[Text segment]
>> start

New York State Court of Claims

New York State Court of Claims

BROWN v. THE STATE OF NEW YORK, #2004-028-562, Claim No. 107592, Motion No. M-68051


Case Information

Claimant short name:
Footnote (claimant name) :

Footnote (defendant name) :

Third-party claimant(s):

Third-party defendant(s):

Claim number(s):
Motion number(s):
Cross-motion number(s):

Claimant's attorney:
Defendant's attorney:
BY: G. Lawrence DillonAssistant Attorney General
Third-party defendant's attorney:

Signature date:
September 14, 2004

Official citation:

Appellate results:

See also (multicaptioned case)


The following papers were read on Defendant's motion pursuant to CPLR §3212 for summary judgment:

1) Notice of Motion and Supporting Affirmation of Assistant Attorney General G. Lawrence Dillon (Dillon Affirmation) filed February 17, 2004, with annexed Exhibits A-K
2) Affirmation in Opposition of Andrew F. Plasse, Esq., filed April 21, 2004 with annexed Exhibits A-B and Affidavit in Opposition of Gregory Brown

FILED PAPERS: Claim and Answer.

Gregory Brown (Claimant) at all times relevant an inmate at Mid-State Correctional Facility alleges that he suffered injury while on a work site scraping a ceiling. Claimant asserts that due to an insufficient number of ladders he was directed to use a chair which broke causing Claimant to fall and suffer an injury. Defendant has moved for summary judgment dismissing the Claim asserting that the work site was not within the control of the Defendant and Claimant has opposed the motion, contending that there are material questions of fact.

>> end

[Exercise objective] Continue the Court of Claims decision in Brown v. The State of New York, starting right after its last paragraph.

[Dataset records]
>> start

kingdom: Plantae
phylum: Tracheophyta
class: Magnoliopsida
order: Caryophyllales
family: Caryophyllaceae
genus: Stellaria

>> end

[In response]
The following recitation of facts is based upon the Court's review of the papers submitted in connection with the instant motion. On September 22, 1999 Claimant was an inmate at Mid-State Correctional Facility and was a member of an outside crew that performed services in the community. For a period of time the crew was being transported in a DOCS van to the Margaret Reaney Memorial Library (Library) in St. Johnsville, Montgomery County, New York where they performed various tasks both inside and outside the building as part of a renovation project. At the Library site, the crew received their instructions from the sole correction officer who accompanied them. The correction officer received the work instructions from a civilian on site. Each day the crew returned to Mid-State Correctional Facility. The tools to perform the various task were provided by the Library. There were no ladders provided at the site and the crew stood upon wooden chairs or upon wooden chairs and a plank used to create a scaffold to reach the ceiling. For approximately three weeks before the accident, Claimant had been performing prep work without incident using the chairs to reach the ceiling. On September 22, 1999, Claimant was assigned by a correction officer to scrape a ceiling in the Library in preparation for painting. The Claimant used an armless, wooden chair to reach the ceiling. The chair toppled as Claimant shifted his weight causing Claimant to fall. Claimant made an oral report of the accident to the correction officer who was supervising the work crew.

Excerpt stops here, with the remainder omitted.